The agent has one small local file — its bootstrap configuration, /etc/serviceradar/agent.json by default. It is generated for you during enrollment (serviceradar-cli enroll) and only tells the agent how to start up and reach the gateway. Once the agent connects, everything else is delivered by the gateway.

FieldPurpose
gateway_addrAddress (host:port) of the agent-gateway. The agent will not start without it.
agent_id / agent_nameThis agent's identity.
gateway_securityTLS/mTLS settings for the gateway connection — mode, cert directory, server name, and cert/key/CA files.
host_ip / partitionUsed for device correlation.
loggingLog level and output, plus an optional otel block for OpenTelemetry export. See OpenTelemetry.

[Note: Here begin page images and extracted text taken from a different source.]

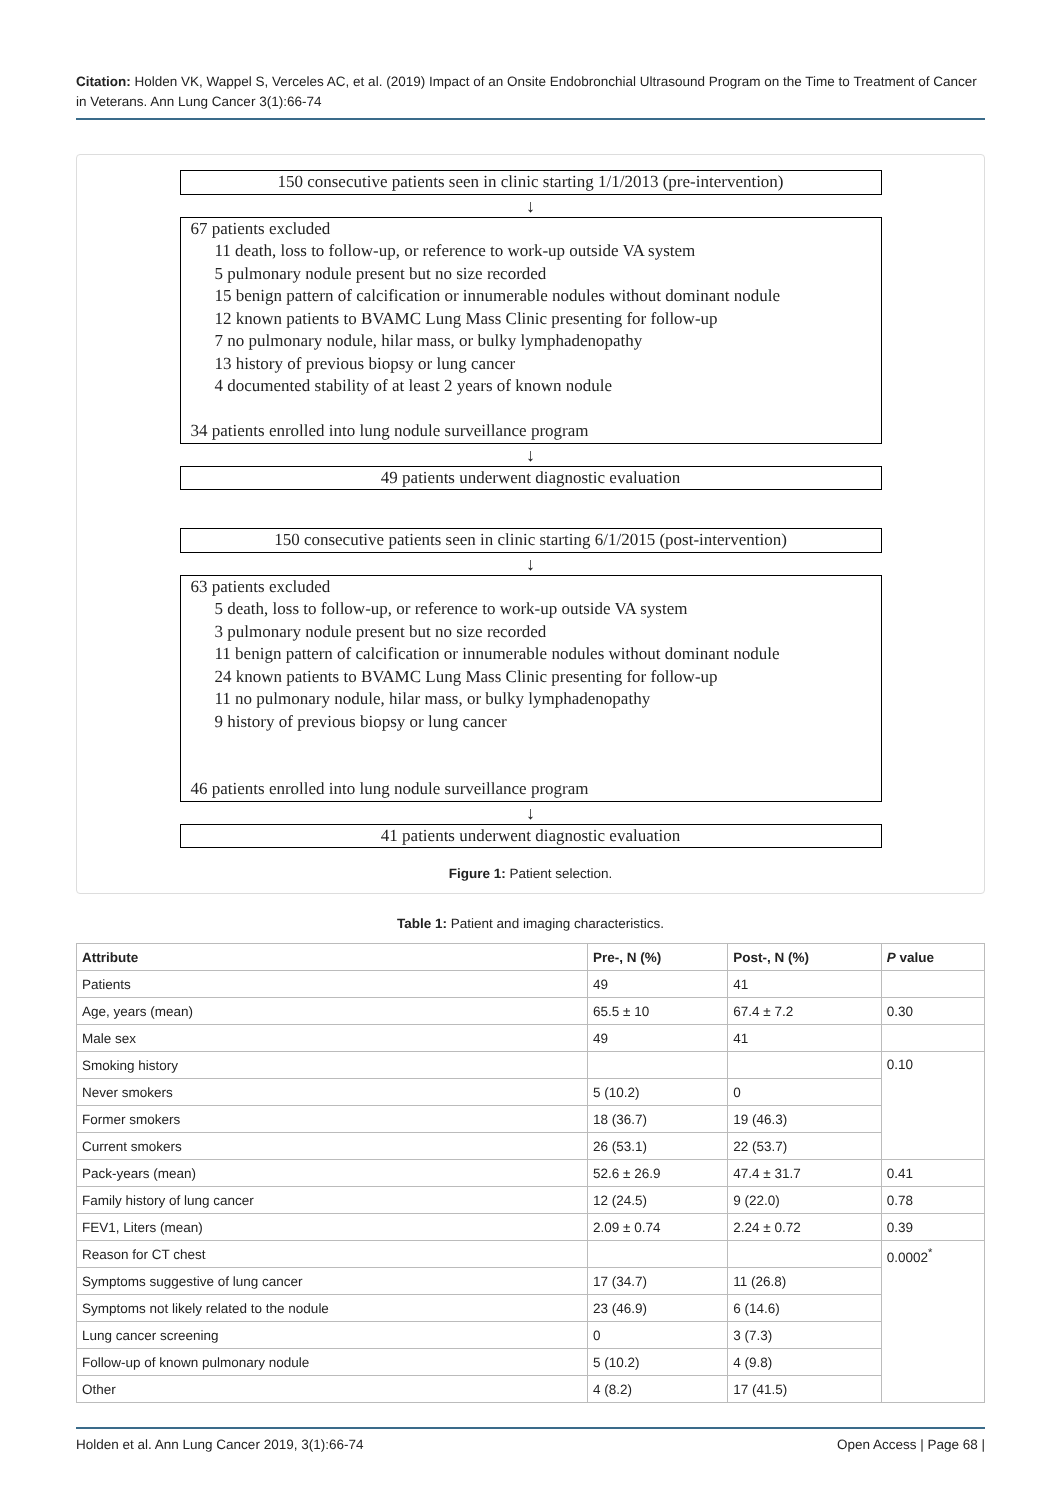Citation: Holden VK, Wappel S, Verceles AC, et al. (2019) Impact of an Onsite Endobronchial Ultrasound Program on the Time to Treatment of Cancer in Veterans. Ann Lung Cancer 3(1):66-74
150 consecutive patients seen in clinic starting 1/1/2013 (pre-intervention)
↓
67 patients excluded
11 death, loss to follow-up, or reference to work-up outside VA system
5 pulmonary nodule present but no size recorded
15 benign pattern of calcification or innumerable nodules without dominant nodule
12 known patients to BVAMC Lung Mass Clinic presenting for follow-up
7 no pulmonary nodule, hilar mass, or bulky lymphadenopathy
13 history of previous biopsy or lung cancer
4 documented stability of at least 2 years of known nodule
34 patients enrolled into lung nodule surveillance program
↓
49 patients underwent diagnostic evaluation
150 consecutive patients seen in clinic starting 6/1/2015 (post-intervention)
↓
63 patients excluded
5 death, loss to follow-up, or reference to work-up outside VA system
3 pulmonary nodule present but no size recorded
11 benign pattern of calcification or innumerable nodules without dominant nodule
24 known patients to BVAMC Lung Mass Clinic presenting for follow-up
11 no pulmonary nodule, hilar mass, or bulky lymphadenopathy
9 history of previous biopsy or lung cancer
46 patients enrolled into lung nodule surveillance program
↓
41 patients underwent diagnostic evaluation
Figure 1: Patient selection.
Table 1: Patient and imaging characteristics.
| Attribute | Pre-, N (%) | Post-, N (%) | P value |
| --- | --- | --- | --- |
| Patients | 49 | 41 | |
| Age, years (mean) | 65.5 ± 10 | 67.4 ± 7.2 | 0.30 |
| Male sex | 49 | 41 | |
| Smoking history | | | 0.10 |
| Never smokers | 5 (10.2) | 0 | |
| Former smokers | 18 (36.7) | 19 (46.3) | |
| Current smokers | 26 (53.1) | 22 (53.7) | |
| Pack-years (mean) | 52.6 ± 26.9 | 47.4 ± 31.7 | 0.41 |
| Family history of lung cancer | 12 (24.5) | 9 (22.0) | 0.78 |
| FEV1, Liters (mean) | 2.09 ± 0.74 | 2.24 ± 0.72 | 0.39 |
| Reason for CT chest | | | 0.0002<sup>*</sup> |
| Symptoms suggestive of lung cancer | 17 (34.7) | 11 (26.8) | |
| Symptoms not likely related to the nodule | 23 (46.9) | 6 (14.6) | |
| Lung cancer screening | 0 | 3 (7.3) | |
| Follow-up of known pulmonary nodule | 5 (10.2) | 4 (9.8) | |
| Other | 4 (8.2) | 17 (41.5) | |
Holden et al. Ann Lung Cancer 2019, 3(1):66-74 Open Access | Page 68 |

The enrollment flow writes this file for you. You should not need to edit it by hand; operational configuration (which checks to run, sweep/SNMP/sysmon profiles, discovery jobs, plugins) is delivered by the gateway, not stored here.

Deprecated field

remote_access_known_hosts_file is deprecated. It is still accepted for compatibility with older rendered ConfigMaps but no longer has any effect. Remote-access host keys are managed in the Web UI under Settings → Networks → Host Keys.

Agent check types

Once enrolled, the agent receives its check definitions from the gateway. Each check has a type that tells the agent what to do:

TypeWhat it does
icmpSends ICMP echo (ping) probes to a target and reports availability, response time, and packet loss.
tcpOpens a TCP connection to a host and port to confirm the service is listening.
httpIssues an HTTP/HTTPS request to a target URL (with a configurable method and path) and checks the response.
grpcPerforms a gRPC health probe against a target host and port.
processVerifies that a named process is running on the agent host.
sweepRuns a network sweep across one or more networks/ports to discover and check hosts. See Network Sweeps.
mtrRuns a scheduled traceroute (My Traceroute) to a target — see below.

All checks are created and configured from the Web UI. The agent simply executes whatever check set the gateway sends it.

MTR (My Traceroute) checks

An mtr check runs a scheduled traceroute to a target on a recurring interval and reports the per-hop path, latency, and packet loss. This is useful for detecting where in the network a connectivity or latency problem occurs.

Each MTR check supports these settings:

SettingDescriptionDefault
max_hopsMaximum number of hops to probe.30 (cap: 64)
probes_per_hopNumber of probes sent per hop.3 (cap: 20)
protocolProbe protocol — icmp, udp, or tcp.icmp
probe_interval_msDelay between probes, in milliseconds.provider default (cap: 10000)
packet_sizeProbe packet size, in bytes.provider default (cap: 1500)
dns_resolveWhether to resolve hop IPs to hostnames.true

To protect the agent and the network, all remotely supplied MTR values are clamped to safe upper bounds (shown above). Any value below 1 is raised to 1, and any value above the cap is reduced to the cap.

MTR checks can also be run interactively from the Web UI under Diagnostics → MTR, and recurring MTR profiles are managed under Settings → Networks → MTR.